Расколотое небо | страница 64
Но не объяснять же все это русскому курьеру?
В то же время он прав в одном: большевистская Астрахань стоит как кость в горле и у него, Норриса. И все-таки… все-таки спешить не стоит. Красный флот слаб, лишен топлива и боеприпасов — опасности никакой.
Коммодор негромко, постукивая загорелой рукой по карте, пояснил курьеру, что он нацелил воздушные силы на Астрахань и считает, что этого, вкупе с действиями сухопутных русских сил, достаточно.
Курьер выразил восхищение, но твердо ответил, что, по его мнению, Норрис недооценивает большевиков.
Коммодор, подумав, сказал, что в любом случае он в ближайшее время начнет активные операции, для этого только нужно все проверить и рассчитать точно. Покончить с красным флотом одним ударом.
(«Пообещать — не значит исполнить», — про себя подумал коммодор.)
Курьер облегченно вздохнул.
Коммодор, засмеявшись, сказал, что он не любитель дипломатии, старый моряк есть старый моряк, и после длительных разговоров у него появляется неукротимая жажда.
Вестовой принес подносик с маслинами и бутылкой коньяку. Коммодор расстегнул верхнюю пуговицу кителя, показывая, что официальная часть закончена.
Генерал тоже расслабился.
— Да, а когда я смогу отправиться в Александрово-форт? — напомнил он. — Время не ждет.
— Я бы с удовольствием лично доставил вас к форту. Однако у меня слишком много дел. Послезавтра, генерал, вы уйдете на быстроходном посыльном судне «Лейла».
— Однако… — встревожился курьер. — Нас не перехватят в море? Вы сами понимаете, коммодор, я беспокоюсь не за себя. Со мной документы, от которых зависит судьба России!
— Народный флот стоит на якорях. «Лейла» свободно дойдет до форта.
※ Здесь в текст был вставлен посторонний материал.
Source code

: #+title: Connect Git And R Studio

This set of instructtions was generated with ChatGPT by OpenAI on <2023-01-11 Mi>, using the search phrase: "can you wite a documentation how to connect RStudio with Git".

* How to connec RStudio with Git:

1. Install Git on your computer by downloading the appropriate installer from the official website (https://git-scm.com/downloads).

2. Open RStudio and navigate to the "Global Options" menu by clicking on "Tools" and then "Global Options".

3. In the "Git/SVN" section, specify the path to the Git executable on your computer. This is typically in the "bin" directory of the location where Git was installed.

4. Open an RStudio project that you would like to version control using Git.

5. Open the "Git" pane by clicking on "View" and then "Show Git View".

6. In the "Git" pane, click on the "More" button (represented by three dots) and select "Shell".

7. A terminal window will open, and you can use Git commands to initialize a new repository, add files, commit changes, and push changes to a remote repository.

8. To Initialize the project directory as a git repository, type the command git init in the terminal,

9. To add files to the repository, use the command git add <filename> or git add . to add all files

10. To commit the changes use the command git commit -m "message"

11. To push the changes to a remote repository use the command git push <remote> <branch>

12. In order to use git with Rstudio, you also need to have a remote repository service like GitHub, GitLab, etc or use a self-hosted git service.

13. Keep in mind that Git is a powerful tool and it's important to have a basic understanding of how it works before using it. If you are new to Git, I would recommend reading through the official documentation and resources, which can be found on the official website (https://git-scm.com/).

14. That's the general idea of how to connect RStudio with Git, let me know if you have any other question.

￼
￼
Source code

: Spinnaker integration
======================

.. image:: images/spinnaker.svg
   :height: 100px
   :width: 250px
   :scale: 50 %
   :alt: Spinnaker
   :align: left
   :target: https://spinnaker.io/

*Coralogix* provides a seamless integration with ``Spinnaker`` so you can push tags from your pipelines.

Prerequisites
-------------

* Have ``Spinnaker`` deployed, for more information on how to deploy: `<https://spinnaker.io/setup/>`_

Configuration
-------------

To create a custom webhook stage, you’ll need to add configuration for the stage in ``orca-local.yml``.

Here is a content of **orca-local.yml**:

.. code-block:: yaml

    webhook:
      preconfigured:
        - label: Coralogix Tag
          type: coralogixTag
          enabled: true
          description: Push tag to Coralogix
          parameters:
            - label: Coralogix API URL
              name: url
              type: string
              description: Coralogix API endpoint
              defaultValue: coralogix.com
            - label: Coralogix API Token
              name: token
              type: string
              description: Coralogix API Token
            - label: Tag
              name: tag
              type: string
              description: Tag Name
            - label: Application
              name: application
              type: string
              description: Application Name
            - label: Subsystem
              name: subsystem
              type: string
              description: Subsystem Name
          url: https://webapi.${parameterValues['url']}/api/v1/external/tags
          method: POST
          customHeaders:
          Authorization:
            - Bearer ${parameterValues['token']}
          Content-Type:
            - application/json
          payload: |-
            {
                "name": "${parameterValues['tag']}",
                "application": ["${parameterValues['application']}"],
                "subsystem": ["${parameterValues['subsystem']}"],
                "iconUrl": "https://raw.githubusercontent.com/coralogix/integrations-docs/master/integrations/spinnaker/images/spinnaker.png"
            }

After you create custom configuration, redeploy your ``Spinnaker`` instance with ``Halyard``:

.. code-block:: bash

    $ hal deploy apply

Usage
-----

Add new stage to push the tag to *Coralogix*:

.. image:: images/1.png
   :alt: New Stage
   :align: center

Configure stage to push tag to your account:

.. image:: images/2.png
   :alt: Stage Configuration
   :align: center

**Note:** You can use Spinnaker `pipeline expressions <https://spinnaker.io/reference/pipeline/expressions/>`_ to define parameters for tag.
Я думаю, что моей уверенности в этом достаточно, чтобы вы не волновались?
— Вполне… вполне… — облегченно засмеялся курьер.
Сигнальщик Коллинз с вспомогательного крейсера «Президент Крюгер», получив увольнительную на берег, бродил по Баку. Ладного, синеглазого матроса видели на шумном базаре, в чайхане, где он с любопытством разглядывал темные лица и бараньи папахи завсегдатаев, в электротеатре, где шла трагическая лента «Молчи, грусть, молчи»…
Затем сигнальщик Коллинз углубился в переулки старого города, застроенные древними домами, которые почти смыкали верхние этажи над его головой. Матрос подошел к сапожной мастерской, посмотрел на вывеску «Алахвердиевъ. Европейская и восточная обувь. Заходи, пожалуйста!», на заколоченные окна и двери и расстроенно пожал плечами.